I don't think most people could travel around the region enjoyably without at least survival Russian and knowledge of the Cyrillic alphabet.  If other languages are spoken, they're likely to be Buryat or Yakut. 

Lena River aside, first-timers to Siberia invariably visit Irkutsk, the "Paris of Siberia".  I visited the city myself a few years ago, and found it fascinating.  Besides Irkutsk, what Siberian destinations might be worth a visit for travelers with a limited amount of time in the region?
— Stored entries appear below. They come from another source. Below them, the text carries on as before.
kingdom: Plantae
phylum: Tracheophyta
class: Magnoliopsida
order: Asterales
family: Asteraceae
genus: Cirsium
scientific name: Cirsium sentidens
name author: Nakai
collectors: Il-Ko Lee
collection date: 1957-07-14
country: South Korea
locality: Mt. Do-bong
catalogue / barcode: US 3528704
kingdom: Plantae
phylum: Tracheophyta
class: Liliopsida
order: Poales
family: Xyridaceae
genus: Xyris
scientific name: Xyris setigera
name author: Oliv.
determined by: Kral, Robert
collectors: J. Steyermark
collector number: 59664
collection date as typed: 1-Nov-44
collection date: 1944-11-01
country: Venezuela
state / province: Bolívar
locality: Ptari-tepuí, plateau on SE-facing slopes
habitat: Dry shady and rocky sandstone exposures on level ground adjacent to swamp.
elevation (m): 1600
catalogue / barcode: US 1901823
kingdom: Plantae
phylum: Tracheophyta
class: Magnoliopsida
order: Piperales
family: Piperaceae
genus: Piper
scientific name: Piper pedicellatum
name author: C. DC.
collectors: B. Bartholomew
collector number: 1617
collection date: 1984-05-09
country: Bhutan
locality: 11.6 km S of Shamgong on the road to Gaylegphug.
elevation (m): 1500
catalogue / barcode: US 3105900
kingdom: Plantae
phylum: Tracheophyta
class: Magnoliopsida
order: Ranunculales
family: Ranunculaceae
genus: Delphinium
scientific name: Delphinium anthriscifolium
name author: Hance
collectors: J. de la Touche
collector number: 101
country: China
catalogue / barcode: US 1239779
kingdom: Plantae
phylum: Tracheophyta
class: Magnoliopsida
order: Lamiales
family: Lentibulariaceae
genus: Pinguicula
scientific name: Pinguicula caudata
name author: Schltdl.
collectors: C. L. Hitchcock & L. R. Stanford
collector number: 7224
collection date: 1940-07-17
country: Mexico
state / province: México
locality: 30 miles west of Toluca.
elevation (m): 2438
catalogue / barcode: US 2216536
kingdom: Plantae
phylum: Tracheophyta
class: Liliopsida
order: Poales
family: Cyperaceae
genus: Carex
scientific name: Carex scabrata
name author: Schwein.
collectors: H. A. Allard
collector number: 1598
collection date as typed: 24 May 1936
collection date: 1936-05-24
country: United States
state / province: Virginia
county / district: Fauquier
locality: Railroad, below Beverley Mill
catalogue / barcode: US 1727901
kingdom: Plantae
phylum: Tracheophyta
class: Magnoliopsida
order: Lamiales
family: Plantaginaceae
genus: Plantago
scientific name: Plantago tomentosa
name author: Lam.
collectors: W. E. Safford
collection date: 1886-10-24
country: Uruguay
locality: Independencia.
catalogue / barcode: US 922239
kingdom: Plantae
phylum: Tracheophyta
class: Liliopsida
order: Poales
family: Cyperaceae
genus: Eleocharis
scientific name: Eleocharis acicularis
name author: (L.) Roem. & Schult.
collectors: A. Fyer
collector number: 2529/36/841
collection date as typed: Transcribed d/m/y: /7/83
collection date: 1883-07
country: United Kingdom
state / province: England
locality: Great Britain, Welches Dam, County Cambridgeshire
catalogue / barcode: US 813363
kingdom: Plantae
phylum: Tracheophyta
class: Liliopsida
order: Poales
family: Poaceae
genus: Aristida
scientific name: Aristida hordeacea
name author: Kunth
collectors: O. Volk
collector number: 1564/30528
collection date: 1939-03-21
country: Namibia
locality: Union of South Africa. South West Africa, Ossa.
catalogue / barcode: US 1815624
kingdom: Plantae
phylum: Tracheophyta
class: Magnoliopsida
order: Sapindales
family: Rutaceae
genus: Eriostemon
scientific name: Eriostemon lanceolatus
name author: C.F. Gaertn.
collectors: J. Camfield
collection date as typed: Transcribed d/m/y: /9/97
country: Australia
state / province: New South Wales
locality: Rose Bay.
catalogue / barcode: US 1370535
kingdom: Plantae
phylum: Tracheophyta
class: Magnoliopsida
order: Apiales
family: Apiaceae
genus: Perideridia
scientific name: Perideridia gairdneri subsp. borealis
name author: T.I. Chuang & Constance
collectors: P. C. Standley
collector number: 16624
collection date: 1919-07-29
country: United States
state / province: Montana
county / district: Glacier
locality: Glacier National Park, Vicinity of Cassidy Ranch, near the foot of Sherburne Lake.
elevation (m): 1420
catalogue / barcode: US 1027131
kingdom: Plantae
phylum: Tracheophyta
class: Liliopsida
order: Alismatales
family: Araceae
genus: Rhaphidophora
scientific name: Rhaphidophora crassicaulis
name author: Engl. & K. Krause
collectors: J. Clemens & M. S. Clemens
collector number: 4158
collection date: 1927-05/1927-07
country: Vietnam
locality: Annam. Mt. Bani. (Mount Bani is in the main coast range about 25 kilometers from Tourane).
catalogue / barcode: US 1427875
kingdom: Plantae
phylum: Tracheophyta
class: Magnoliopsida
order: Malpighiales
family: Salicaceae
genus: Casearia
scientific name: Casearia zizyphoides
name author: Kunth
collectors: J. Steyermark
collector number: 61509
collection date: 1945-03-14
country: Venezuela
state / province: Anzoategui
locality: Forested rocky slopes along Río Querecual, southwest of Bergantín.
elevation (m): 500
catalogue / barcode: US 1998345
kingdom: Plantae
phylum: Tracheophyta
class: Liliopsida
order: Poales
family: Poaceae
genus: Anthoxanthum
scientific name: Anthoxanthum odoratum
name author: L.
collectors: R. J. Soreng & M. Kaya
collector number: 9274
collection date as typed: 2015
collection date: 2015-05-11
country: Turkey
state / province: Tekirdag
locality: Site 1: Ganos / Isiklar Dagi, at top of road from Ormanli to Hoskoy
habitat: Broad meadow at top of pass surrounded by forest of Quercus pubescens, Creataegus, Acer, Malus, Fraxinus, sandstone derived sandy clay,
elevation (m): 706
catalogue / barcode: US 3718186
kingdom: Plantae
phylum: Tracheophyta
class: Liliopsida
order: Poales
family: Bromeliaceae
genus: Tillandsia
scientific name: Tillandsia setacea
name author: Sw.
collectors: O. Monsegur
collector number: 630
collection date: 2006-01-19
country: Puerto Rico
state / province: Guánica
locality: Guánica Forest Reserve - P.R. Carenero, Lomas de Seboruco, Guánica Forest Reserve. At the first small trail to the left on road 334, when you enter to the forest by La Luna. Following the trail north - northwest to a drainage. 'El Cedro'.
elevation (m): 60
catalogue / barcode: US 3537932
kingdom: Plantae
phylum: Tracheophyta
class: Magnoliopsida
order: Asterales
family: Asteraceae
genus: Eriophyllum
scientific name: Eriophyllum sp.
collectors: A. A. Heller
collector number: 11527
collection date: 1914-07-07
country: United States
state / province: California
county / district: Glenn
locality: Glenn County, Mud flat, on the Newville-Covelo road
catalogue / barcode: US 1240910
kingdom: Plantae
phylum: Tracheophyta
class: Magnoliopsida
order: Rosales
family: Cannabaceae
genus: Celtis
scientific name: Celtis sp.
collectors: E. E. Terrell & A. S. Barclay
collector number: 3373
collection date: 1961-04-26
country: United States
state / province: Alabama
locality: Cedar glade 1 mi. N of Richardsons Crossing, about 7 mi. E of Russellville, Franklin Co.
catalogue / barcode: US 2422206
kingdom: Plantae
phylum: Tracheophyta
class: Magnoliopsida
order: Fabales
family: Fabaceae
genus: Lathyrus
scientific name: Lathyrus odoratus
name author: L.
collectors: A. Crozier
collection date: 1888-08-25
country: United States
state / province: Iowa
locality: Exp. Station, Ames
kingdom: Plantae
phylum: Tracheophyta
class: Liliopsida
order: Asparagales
JT: The other great Siberian cities of yore (Tomsk, Krasnoyarsk, and Omsk) come to mind as the most attractive, and they're also along the main rail line, which makes them convenient, as long as one doesn't mind a three- or four-day train ride from Moscow.  Ulan-Ude, which is even farther east, is a stark town amid Mongolian steppes that I found intriguing during my sojourn in 1993; from there you can visit the Buddhist shrine at Datsan.  There's no tourist infrastructure set up in these places, but that has to be part of the charm.  Few road rubes are likely to get anywhere near eastern Siberia.

River of No Reprieve: Descending Siberia's Waterway of Exile, Death and Destiny, (Houghton Mifflin, $24.00) debuted in bookstores last month.